We asked the provider to take action to address these concerns. They wrote to us confirming that all required actions had been taken to comply with the regulations regarding cleanliness and infection control.

On 15 August 2014 we conducted a follow-up inspection to check that the provider had achieved compliance. We found that the provider was able to demonstrate that they had met the compliance actions set to address the areas of concern identified at our previous inspection.

27 November 2013

During a routine inspection

Two inspectors visited the surgery and looked at all of the regulated activities the practice is registered for.

We found that people's needs were assessed and care and treatment provided was discussed with them. People we spoke with were very positive about their experiences of care and treatment at the practice. Comments made included 'Everyone here is extremely friendly. The doctors are always helpful but are rushed. I give them top grading as a practice'. 'I am very well looked after, and feel comfortable talking to these doctors'.

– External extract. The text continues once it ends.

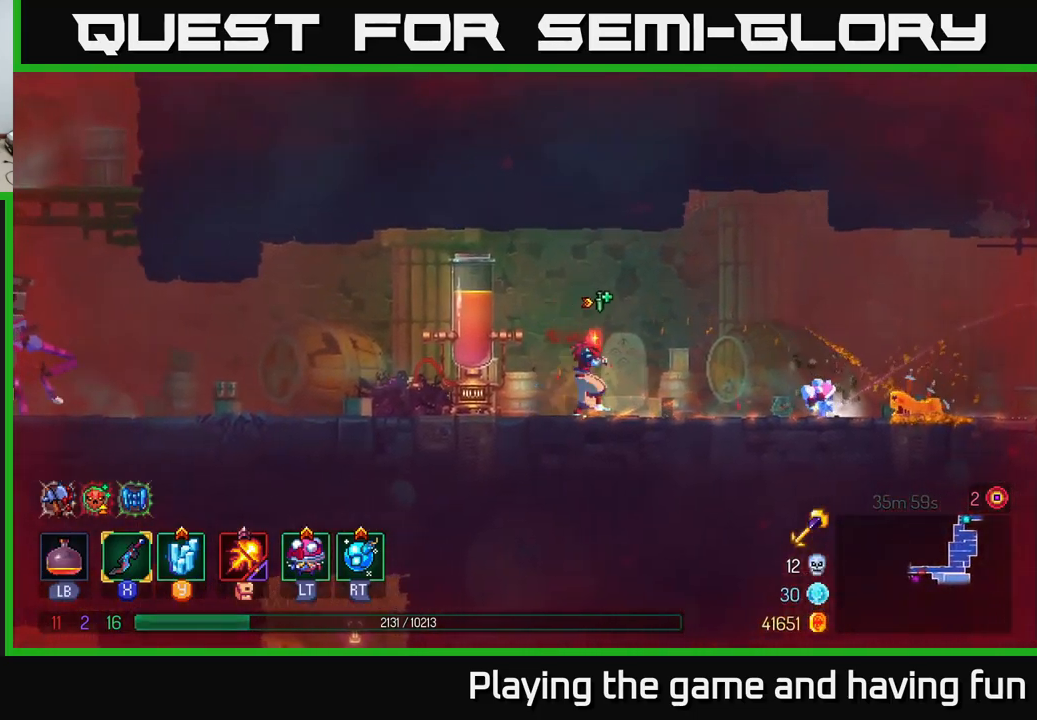
{"buttons": [], "left_stick": "left", "right_stick": "center", "events": [[17, "left_stick", "left"], [100, "X", "down"], [167, "X", "up"], [267, "X", "down"], [350, "X", "up"], [433, "X", "down"], [500, "X", "up"]]}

We found that there was a child safeguarding policy in place, and an adult safeguarding policy and the staff we spoke with were aware of their roles and responsibilities in relation to abuse. We found that all the staff had received recent training in safeguarding.

We found that people were not fully protected from the risks associated with infection because appropriate procedures were not always documented as having been followed by staff.

Medicines were kept safely, but the processes to ensure the security prescription pads had not been risk assessed.

There were some formal mechanisms and some documentation in place to indicate the practice was able to monitor or assure the quality of the service people received.